* START Records to process *

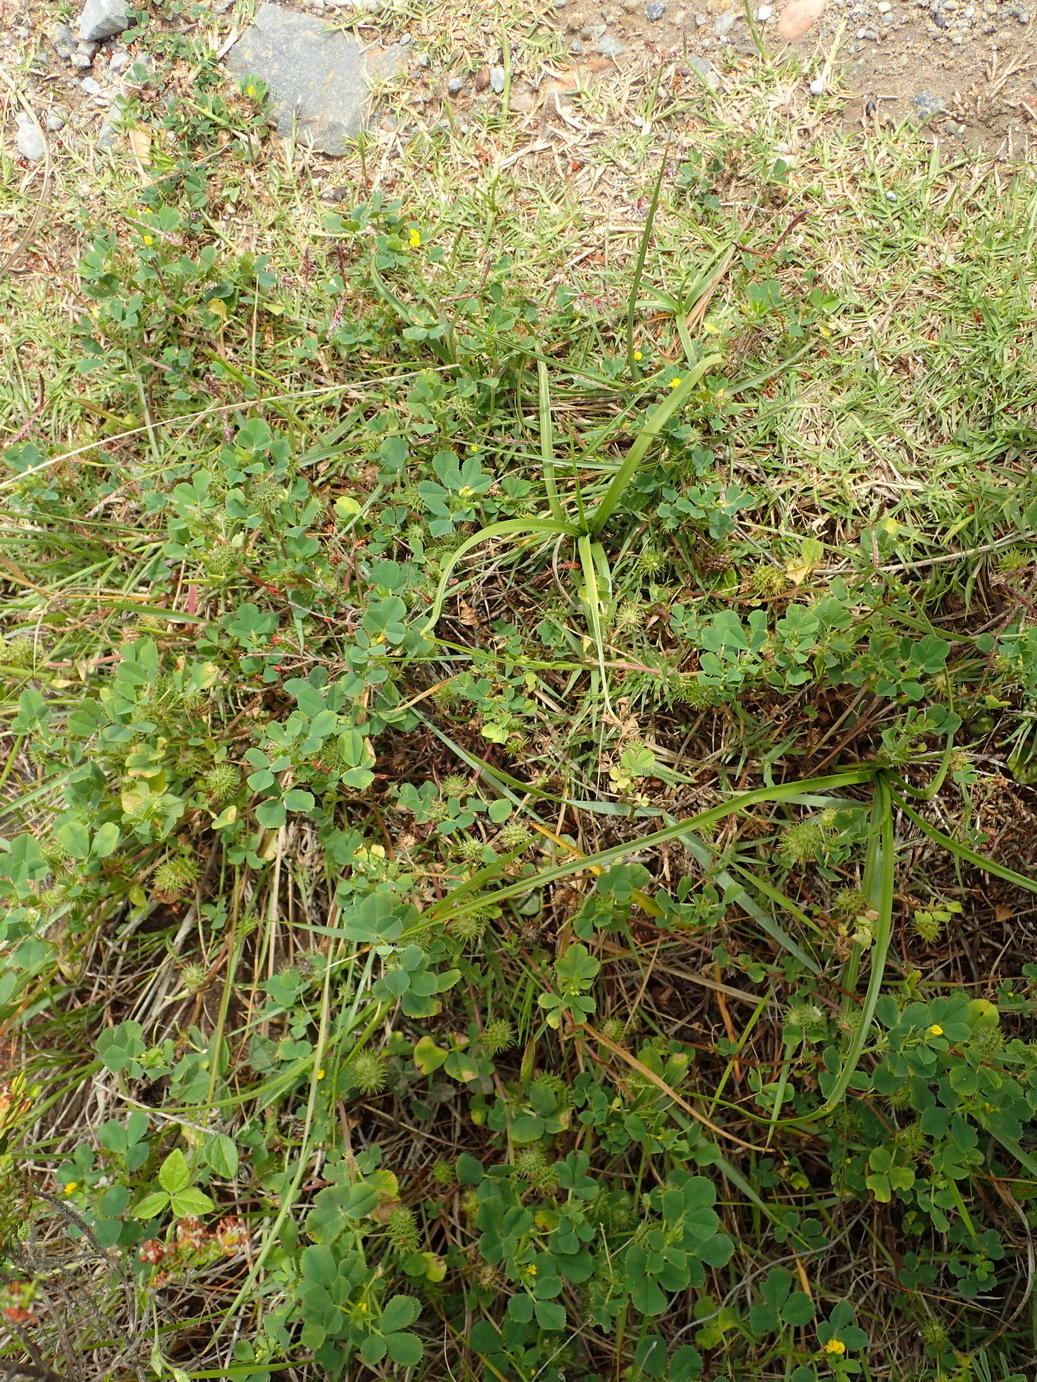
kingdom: Plantae
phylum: Tracheophyta
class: Magnoliopsida
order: Fabales
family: Fabaceae
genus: Medicago
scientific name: Medicago polymorpha
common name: Burclover
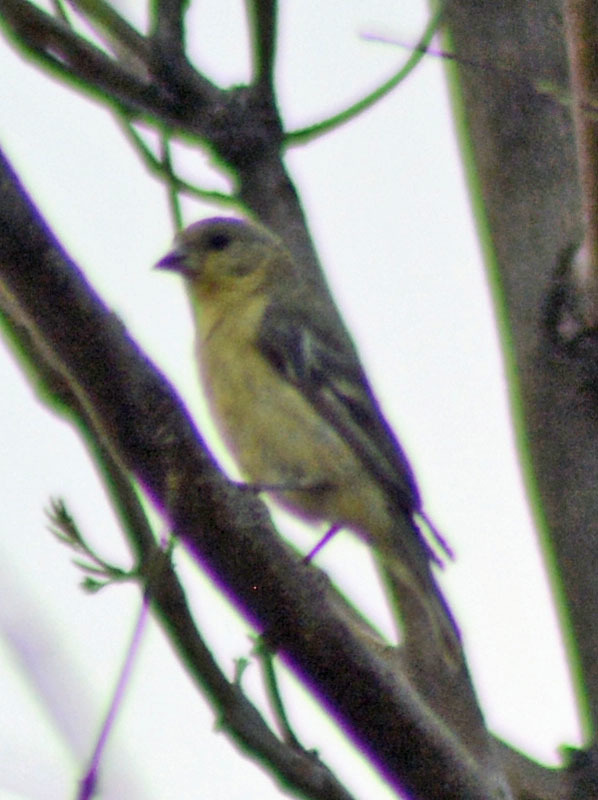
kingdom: Animalia
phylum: Chordata
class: Aves
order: Passeriformes
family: Fringillidae
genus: Spinus
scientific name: Spinus psaltria
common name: Lesser goldfinch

* END Records to process *

Repeat every line above word for word, leaving the pictures out of your answer.

kingdom: Plantae
phylum: Tracheophyta
class: Magnoliopsida
order: Fabales
family: Fabaceae
genus: Medicago
scientific name: Medicago polymorpha
common name: Burclover
kingdom: Animalia
phylum: Chordata
class: Aves
order: Passeriformes
family: Fringillidae
genus: Spinus
scientific name: Spinus psaltria
common name: Lesser goldfinch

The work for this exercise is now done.